EXERCÍCIOS A REALIZAR
[1] De acordo com o texto de leitura, qual jornal se tornou o primeiro sem uma redação física?
[2] Reproduza o trecho do texto de leitura começando em "Agora, a crise" e terminando em "Norte e do Sul.", trocando "concorrência desleal" por "competição injusta".

TEXTO DE LEITURA
-=-=-
Da noite para o dia, o confinamento impôs a necessidade de realizar muitas atividades comuns online. Isto teve três efeitos importantes. Primeiro, uma intensificação repentina do uso de protocolos digitais. Segundo, a extensão destes para muitas atividades, algumas que até agora era inimaginável que pudessem acontecer de forma remota.
E, por fim, o terceiro efeito: um fenômeno de naturalização, como se agora fosse normal realizar atividades humanas sem uma presença carnal compartilhada. Atravessamos o limiar de uma nova condição, individual e coletiva, marcada por uma relação com os sistemas digitais cada vez mais totalizadora.
Agora, a crise econômica que viveremos e que se traduzirá especialmente na necessidade de reduzir custos, vai nos levar ao fortalecimento de processos como o teletrabalho. Por exemplo, os funcionários do Facebook que desejarem poderão teletrabalhar de forma permanente. Por sua vez, o Daily News se tornou o primeiro jornal sem uma redação física. Onde quer que a distância possa destronar o face a face, assim será.
Estamos assistindo a um progressivo apagamento do corpo e da presença e veremos chegar uma nova globalização, a dos serviços, onde a localização será cada vez menos relevante e o assalariamento será questionado a favor do trabalho por encomenda. Então, será necessário que todas essas mudanças, bem como o alcance de suas consequências, sejam objeto de debates e acordos. Caso contrário, inevitavelmente surgirão novas formas de concorrência desleal entre os países do Norte e do Sul.
-=-=-
DADOS FORNECIDOS
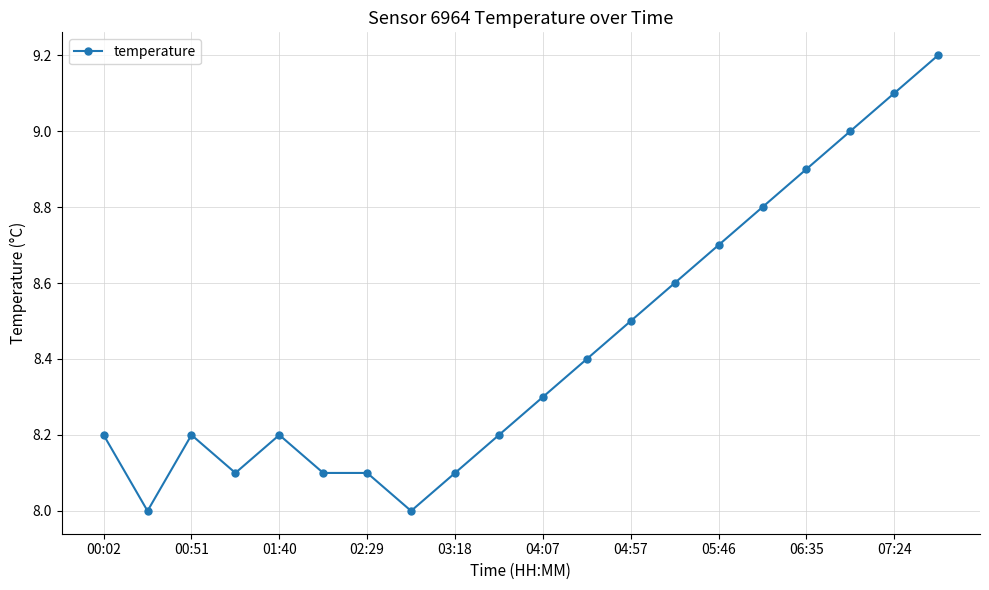

True or false: there are more than 0 points higher than both neighbors.

True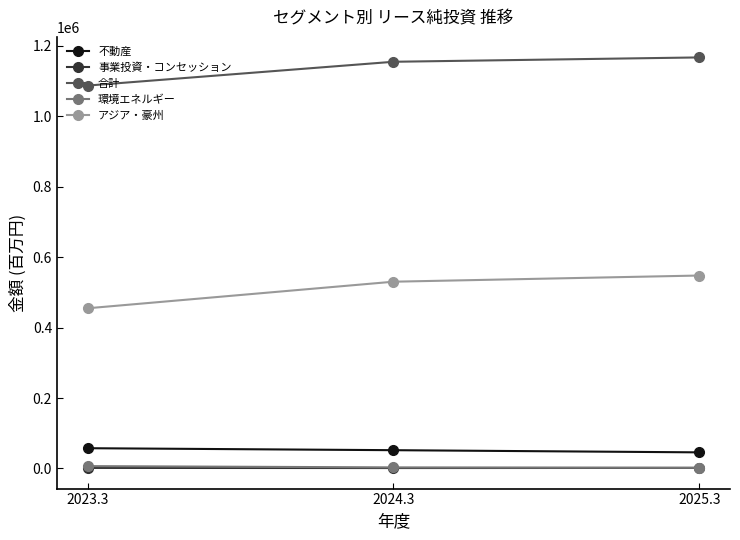

Which series has the widest spread of values?

アジア・豪州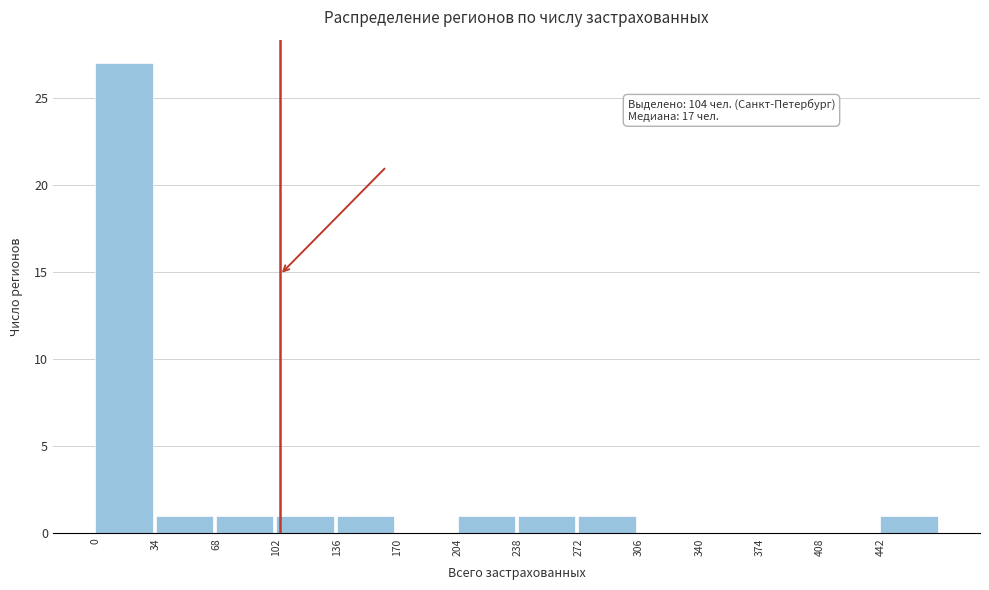

Over which range of the x-axis is the bar tallest?

0 to 34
-=-=-
SOLUÇÕES POR TAREFA
[1] O Daily News.

[2]
Agora, a crise econômica que viveremos e que se traduzirá especialmente na necessidade de reduzir custos, vai nos levar ao fortalecimento de processos como o teletrabalho. Por exemplo, os funcionários do Facebook que desejarem poderão teletrabalhar de forma permanente. Por sua vez, o Daily News se tornou o primeiro jornal sem uma redação física. Onde quer que a distância possa destronar o face a face, assim será.
Estamos assistindo a um progressivo apagamento do corpo e da presença e veremos chegar uma nova globalização, a dos serviços, onde a localização será cada vez menos relevante e o assalariamento será questionado a favor do trabalho por encomenda. Então, será necessário que todas essas mudanças, bem como o alcance de suas consequências, sejam objeto de debates e acordos. Caso contrário, inevitavelmente surgirão novas formas de competição injusta entre os países do Norte e do Sul.